No hace mucho, mi compañera de apartamento y un amigo de ambos decidieron, una noche, darle play en Netflix a RuPaul’s Drag Race, el programa de realidad en que un grupo de drag queens compiten por ser la próxima estrella drag de Estados Unidos.
El show , evidentemente, es conducido por RuPaul, quizás la drag queen más famosa del planeta, y funciona en un estilo similar al de America’s Next Top Model, en el que la modelo Tyra Banks busca a la nueva estrella de las pasarelas del planeta; para ellos, las pretendientes al título deben superar una serie de pruebas que, semana a semana, se deshacen de la competencia hasta coronar a una última ganadora.
En RuPaul’s se repite la fórmula, pero los reflectores se enfocan en un grupo de –casi siempre– hombres homosexuales que hacen drag , es decir, que se visten y maquillan para parecer mujeres, de forma satírica y extravagante en un ejercicio con fines artísticos.

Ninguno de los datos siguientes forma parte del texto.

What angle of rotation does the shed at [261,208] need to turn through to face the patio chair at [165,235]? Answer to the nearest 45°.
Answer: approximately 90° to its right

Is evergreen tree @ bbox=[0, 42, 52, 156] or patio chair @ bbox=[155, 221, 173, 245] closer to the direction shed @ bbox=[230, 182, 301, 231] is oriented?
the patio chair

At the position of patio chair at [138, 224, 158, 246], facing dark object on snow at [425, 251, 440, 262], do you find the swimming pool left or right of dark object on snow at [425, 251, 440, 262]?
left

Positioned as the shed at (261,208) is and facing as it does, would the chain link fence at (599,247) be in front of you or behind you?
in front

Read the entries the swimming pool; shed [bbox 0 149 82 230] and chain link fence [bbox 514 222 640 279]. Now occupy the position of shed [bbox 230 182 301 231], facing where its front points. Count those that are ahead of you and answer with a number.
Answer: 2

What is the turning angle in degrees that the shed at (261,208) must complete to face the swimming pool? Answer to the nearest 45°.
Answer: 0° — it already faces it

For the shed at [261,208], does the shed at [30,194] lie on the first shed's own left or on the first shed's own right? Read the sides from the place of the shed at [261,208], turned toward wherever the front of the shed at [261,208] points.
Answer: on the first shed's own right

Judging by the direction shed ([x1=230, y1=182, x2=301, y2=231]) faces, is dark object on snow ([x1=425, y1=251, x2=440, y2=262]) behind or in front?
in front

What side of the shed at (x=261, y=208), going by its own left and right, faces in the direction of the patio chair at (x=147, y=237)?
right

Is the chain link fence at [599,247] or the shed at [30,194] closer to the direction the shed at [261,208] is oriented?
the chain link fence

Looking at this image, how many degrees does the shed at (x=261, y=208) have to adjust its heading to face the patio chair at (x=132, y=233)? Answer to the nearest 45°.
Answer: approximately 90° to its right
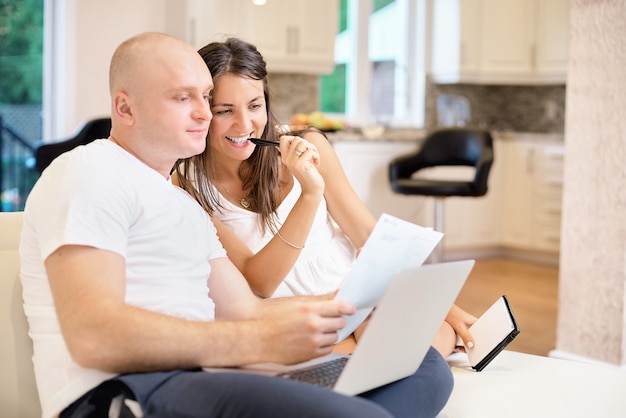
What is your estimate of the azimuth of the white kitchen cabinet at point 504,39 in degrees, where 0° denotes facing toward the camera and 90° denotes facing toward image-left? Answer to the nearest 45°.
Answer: approximately 0°

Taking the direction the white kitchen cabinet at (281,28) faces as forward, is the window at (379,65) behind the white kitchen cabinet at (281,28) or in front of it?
behind

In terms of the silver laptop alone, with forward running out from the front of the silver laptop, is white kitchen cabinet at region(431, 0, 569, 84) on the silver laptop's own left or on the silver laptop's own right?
on the silver laptop's own right

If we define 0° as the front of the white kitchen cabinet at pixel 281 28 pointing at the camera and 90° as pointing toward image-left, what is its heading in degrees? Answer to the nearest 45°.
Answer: approximately 0°

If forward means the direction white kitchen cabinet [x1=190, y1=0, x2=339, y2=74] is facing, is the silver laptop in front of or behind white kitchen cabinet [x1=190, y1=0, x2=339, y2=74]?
in front

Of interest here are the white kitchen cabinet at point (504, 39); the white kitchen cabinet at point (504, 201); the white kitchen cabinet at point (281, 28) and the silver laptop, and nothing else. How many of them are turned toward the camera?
3
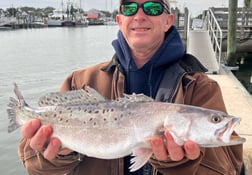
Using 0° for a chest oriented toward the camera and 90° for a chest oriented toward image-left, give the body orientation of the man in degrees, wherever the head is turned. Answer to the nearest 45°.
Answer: approximately 0°
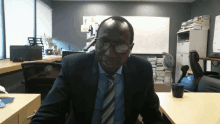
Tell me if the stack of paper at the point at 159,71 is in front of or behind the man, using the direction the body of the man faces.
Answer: behind

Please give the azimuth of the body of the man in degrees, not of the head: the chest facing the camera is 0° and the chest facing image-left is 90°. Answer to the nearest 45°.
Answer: approximately 0°

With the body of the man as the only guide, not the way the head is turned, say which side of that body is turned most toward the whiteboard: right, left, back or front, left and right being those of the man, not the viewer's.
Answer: back

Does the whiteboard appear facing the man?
yes

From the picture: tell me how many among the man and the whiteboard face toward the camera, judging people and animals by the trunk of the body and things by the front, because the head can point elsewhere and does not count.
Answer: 2

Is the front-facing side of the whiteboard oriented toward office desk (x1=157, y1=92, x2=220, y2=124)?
yes
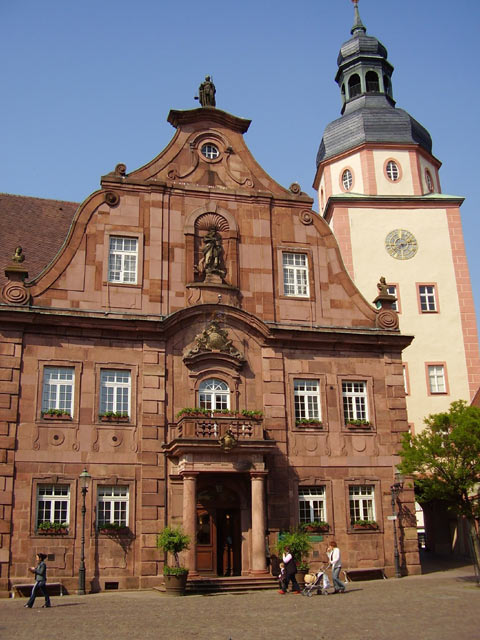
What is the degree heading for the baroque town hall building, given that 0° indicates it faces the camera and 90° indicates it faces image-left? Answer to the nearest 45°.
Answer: approximately 0°

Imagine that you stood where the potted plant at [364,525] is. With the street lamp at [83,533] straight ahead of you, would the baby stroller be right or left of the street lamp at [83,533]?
left

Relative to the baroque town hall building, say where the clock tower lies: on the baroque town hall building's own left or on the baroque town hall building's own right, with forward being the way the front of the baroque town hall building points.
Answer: on the baroque town hall building's own left

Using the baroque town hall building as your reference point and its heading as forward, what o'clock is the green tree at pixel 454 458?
The green tree is roughly at 10 o'clock from the baroque town hall building.

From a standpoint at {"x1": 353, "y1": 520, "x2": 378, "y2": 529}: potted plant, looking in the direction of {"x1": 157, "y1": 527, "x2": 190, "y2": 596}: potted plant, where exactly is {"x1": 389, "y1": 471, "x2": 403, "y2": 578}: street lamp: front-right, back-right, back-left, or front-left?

Durante buena parte de cada episodio, el show es escenario de constantes dramas y rencillas personales que afloran entre las participantes, algo que ha sido criticado a lo largo de sus nueve temporadas pues refuerzan viejos estereotipos sobre la comunidad gay (de la cual no formo parte y por lo tanto solo puedo observar desde afuera, con respeto pero sin conocer en carne propia el rechazo y odio al que históricamente se han enfrentado sus miembros).
Además, las temáticas a veces pueden parecer superficiales y superfluas al espectador; después de todo, el show es una ventana a un sector que vive y respira espectáculo y luces de neón y capas de maquillaje.
Nada de lo anterior –ni ninguna otra crítica posible, como el uso de lenguaje ofensivo que se depura más cada año– podría disminuir el tremendo impacto positivo que el programa ha tenido desde su estreno en el 2009.
Pocos programas de televisión han permanecido en el ojo público –la presencia, por ejemplo, de Lady Gaga en el primer episodio de la novena temporada es una prueba del impacto mediático del show– durante tanto tiempo catapultando a sectores marginados de la sociedad, desde hombres gays que se visten de mujeres como parte de un espectáculo, a mujeres transexuales. El simple hecho de que el show subraye la diferencia entre uno y otra es prueba de su importancia y su impacto.
En su misión de elevar el arte del drag a nuevas esferas, RuPaul también rompe con estereotipos de belleza y brinda un lugar a lo poco convencional. Por ejemplo, la ganadora de la cuarta temporada, Sharon Needles, prefería crear personajes inspirados en zombies que en mujeres voluptuosas.
Sobre todo, RuPauls Drag Race es consistente en brindar un mensaje del más difícil tipo de aceptación: la propia, la de aceptarse a uno mismo con sus propios errores y virtudes.
Comencé a ver el programa con mi compañera de apartamento, pero me quedé precisamente por ese mensaje poderoso y atractivo, pero especialmente necesario. Como bien lo dice RuPaul al final de cada episodio: “Si no puede amarse usted mismo, ¿cómo diablos va a amar a alguien más?”.
*Esta es una columna de opinión de la revista Teleguía, de La Nación, y como tal sus contenidos no representan necesariamente la línea editorial del periódico.